# Tasks to perform
a. According to the review of 2018 movies, who was the writer, director, and star of A Quiet Place?
b. Reproduce, word for word, the stretch of the review of 2018 movies from "A Quiet Place proved" through "character and atmosphere.".

# Excerpt
2018 in Movies

Tim Blake Nelson as Buster Scruggs in The Ballad of Buster Scruggs

Tim Blake Nelson as Buster Scruggs in The Ballad of Buster Scruggs

2018 was not, by several reckonings I’ve read or heard, a great year for movies. There was a good bit of dreck, but a lot more sameness. Even the prestige Oscar-bait movies all look similarly tortured, similarly target the same progressive boogeymen, and look similarly self-congratulatory. And Lord help you if you’re pretty well burned out on superheroes. I’m getting close. I saw Black Panther, which was apparently a civic duty, but couldn’t muster the gumption to see Infinity War until this week. Still underwhelmed.

But there was good stuff mixed in there—and if you enjoyed the things I was just complaining about, more power to you! Seriously. I try not to begrudge people their entertainment, but I do wish we got more movies like the ones below.

Here are the five movies, in roughly ascending order, that I enjoyed most this year, along with a few honorable mentions and—to keep things positive—movies that looked good, that trusted friends recommended, but that I just haven’t had the chance to see yet.

A Quiet Place

John Krasinski in A Quiet Place

John Krasinski in A Quiet Place

A Quiet Place proved the most pleasant surprise of the year for me. I’m not much for horror—and apparently neither is John Krasinski,* the writer, director, and star of the movie. I think that’s a strength. Krasinski’s entry in the genre emphasizes character over gore, relationships over creature effects, and atmosphere over cheap jump scares, the things a talented outsider can bring to freshen up a genre piece. As it happens, the few horror films I like are the ones that slowly build dread—a more powerful emotion than horror, I think—through character and atmosphere.

It helps that Krasinski has fashioned a classically cinematic movie. With the dialogue mostly stripped out, A Quiet Place has to rely on that ever rarer of commodities—visual storytelling. It’s a spectacularly well made movie, visually and technically, with an excellent sense of place (always an asset in horror, c.f. The Shining), and evocative sound design. But the real strength, what gives the technical accomplishments life, is the performances. Krasinski and his wife, Emily Blunt, portray a committed, nigh desperate couple trying to raise a family in a world controlled by unstoppable monsters with powerful senses of hearing. Krasinski and Blunt are excellent, as are the kids—almost always a weak point in this kind of movie.

A Quiet Place’s depiction of a family also sets it apart. The nameless family we follow through the movie is intact, led by a husband and wife who need and rely upon each other, as stable as can be expected, and attempting to carry on in the face of a situation in which other people would give in to despair. Indeed, we see exactly two other people in the film, one of whom has reached that point. The easy Hollywood route—the cliched route—with a screen couple in a situation like this would be to emphasize preexisting rifts and have plenty of screaming matches, maybe an adultery subplot, but Krasinski and Blunt emphasize—touchingly, movingly—the ordinary: a husband and wife looking after their kids and preparing for the arrival of another in a hostile world. Which is what men and women have been doing since Eden.

I think the film also does something interesting in exposing a philosophical fault line among its viewers. The people who asked, bewildered, “Why would you have a baby in a world like that?” don’t get it. The answer is Because life is worth it, utilitarian arguments be damned. It’s a terrifying and starkly beautiful vision. I’ll refer y’all to this outstanding piece by Sonny Bunch for more.

# The data
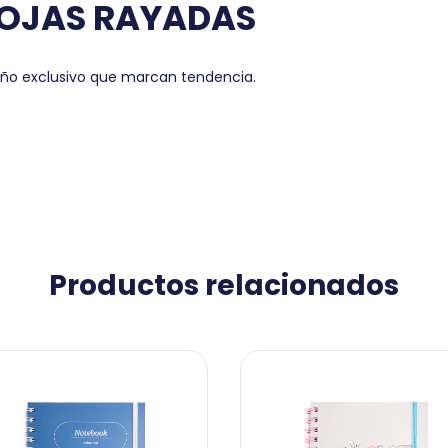
OJAS RAYADAS
seño exclusivo que marcan tendencia.
Productos relacionados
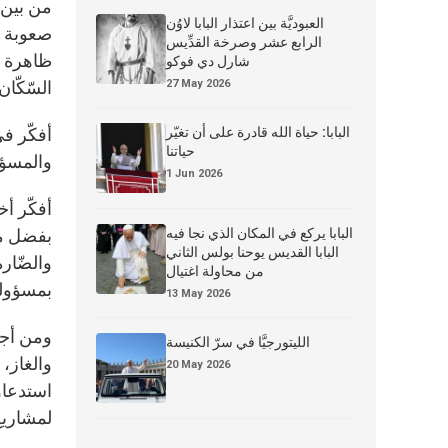
من بين ا
العبوديَّة بين اعتذار البابا لاوُن
صعوبة تو
الرابع عشر وصرخة القدِّيس
ظاهرة خا
شارل دي فوكو
27 May 2026
السّكّان
البابا: حياة الله قادرة على أن تغيّر
أفكّر ف
حياتنا
والمسؤول
1 Jun 2026
أفكّر أ
البابا يركع في المكان الذي نجا فيه
بفضل مع
البابا القديس يوحنا بولس الثاني
والضّار
من محاولة اغتيال
بمسؤوليّ
13 May 2026
ومن أجل 
الليتورجيَّا في سرّ الكنيسة
والغاز، 
20 May 2026
استدعاؤ
لمشاريع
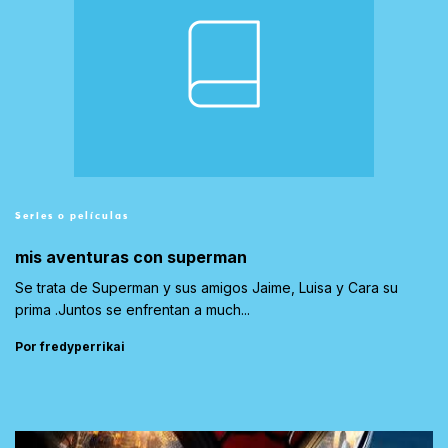
Series o películas
mis aventuras con superman
Se trata de Superman y sus amigos Jaime, Luisa y Cara su
prima .Juntos se enfrentan a much...
Por fredyperrikai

# Task solutions
a. John Krasinski.

b.
A Quiet Place proved the most pleasant surprise of the year for me. I’m not much for horror—and apparently neither is John Krasinski,* the writer, director, and star of the movie. I think that’s a strength. Krasinski’s entry in the genre emphasizes character over gore, relationships over creature effects, and atmosphere over cheap jump scares, the things a talented outsider can bring to freshen up a genre piece. As it happens, the few horror films I like are the ones that slowly build dread—a more powerful emotion than horror, I think—through character and atmosphere.